Photo Elicitation and the Visual Sociology of Religion

Roman R. Williams and Kyle Whitehouse
Review of Religious Research, Volume 57, Issue 2, 2015, Pages 303–318.

ABSTRACT
Visual research methods—image-based techniques for collecting, analyzing, and explaining data—are not mainstream in the social scientific study of religion. Few sociologists employ them, fewer still to study religion. While mainstream qualitative and quantitative methods have much to offer, words and numbers alone may miss important dimensions of religion and spirituality in the contemporary world. This research note provides an overview of work on the most commonly used visual research technique in the sociology of religion: photo elicitation (PE). We frame our essay around four questions. What is visual sociology? What is photo elicitation? How has PE been used in the social scientific study of religion? And how else could this technique be utilized in religious research?

Constructing a Calling

Roman R. Williams
Sociology of Religion, Volume 74, Issue 3, 2013, Pages 254–280.

ABSTRACT
In this study of evangelical Christians from India, China, South Korea, Japan, and Taiwan enrolled in American colleges and universities, the idea of a calling emerged as an important component of identity and action. A narrative approach that incorporates visual methods was used to collect the stories of 46 interviewees in Boston and two cities in China. Among study participants, 78 percent specifically connect their faith to their professional aspirations; and all participants refer to their future career as a calling and/or part of “God’s plan.” Through involvement in conservative Christian congregations, I argue, these women and men are socialized into communities in which the narratives of who they are, what it means to be a Christian, and how their faith relates to the many domains of modern life are part of the conversation. The idea of a calling is carried by these narratives and offers study participants a compelling way to interpret the past, navigate everyday life in the present, and pursue a meaningful future.
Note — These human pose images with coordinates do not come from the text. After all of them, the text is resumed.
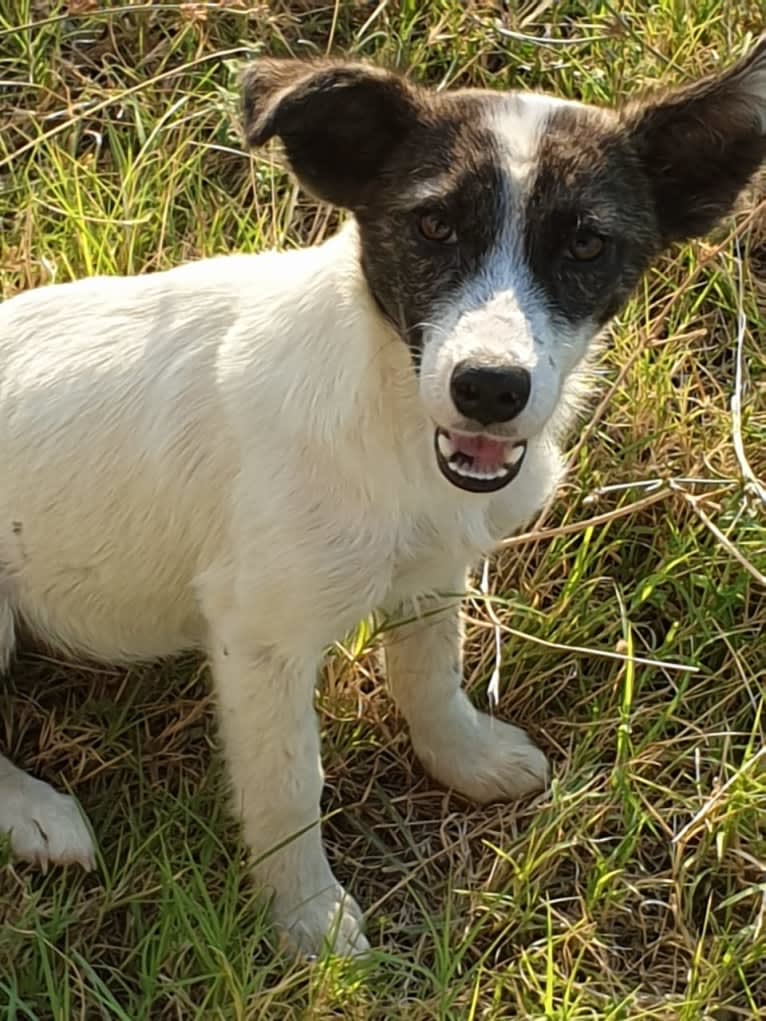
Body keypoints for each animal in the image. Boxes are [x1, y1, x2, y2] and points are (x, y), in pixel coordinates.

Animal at [0, 33, 763, 955]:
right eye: (433, 225)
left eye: (586, 244)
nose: (489, 388)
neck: (391, 410)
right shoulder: (260, 636)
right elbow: (290, 786)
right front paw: (309, 920)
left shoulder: (434, 570)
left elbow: (431, 676)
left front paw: (464, 758)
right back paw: (36, 813)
“Space for God: Lived Religion at Work, Home, and Play”

Roman R. Williams
Sociology of Religion, Volume 71, Issue 3, 1 October 2010, Pages 257–279.

ABSTRACT
Despite modernity’s attempt to structure religion out of many social domains, people still make space for God—the sacred, spirituality, religion, transcendence, etc.—in their everyday lives. Religion may be less apparent at times, but it is not altogether absent and continues to show up beyond its taken-for-granted boundaries. Drawing from photo elicitation interview materials generated by the Spiritual Narratives in Everyday Life project, I explore the ways in which religion and spirituality intersect with the domains of home, work, and leisure. At first blush, photos of homes, bedrooms, offices, beaches, pets, and gardens do not appear to be enchanted. But when one looks to the stories behind the photos, it becomes evident that the meanings these narratives convey and actions they evoke push back against the social structure as individuals leverage contextual features of everyday life to construct space for God.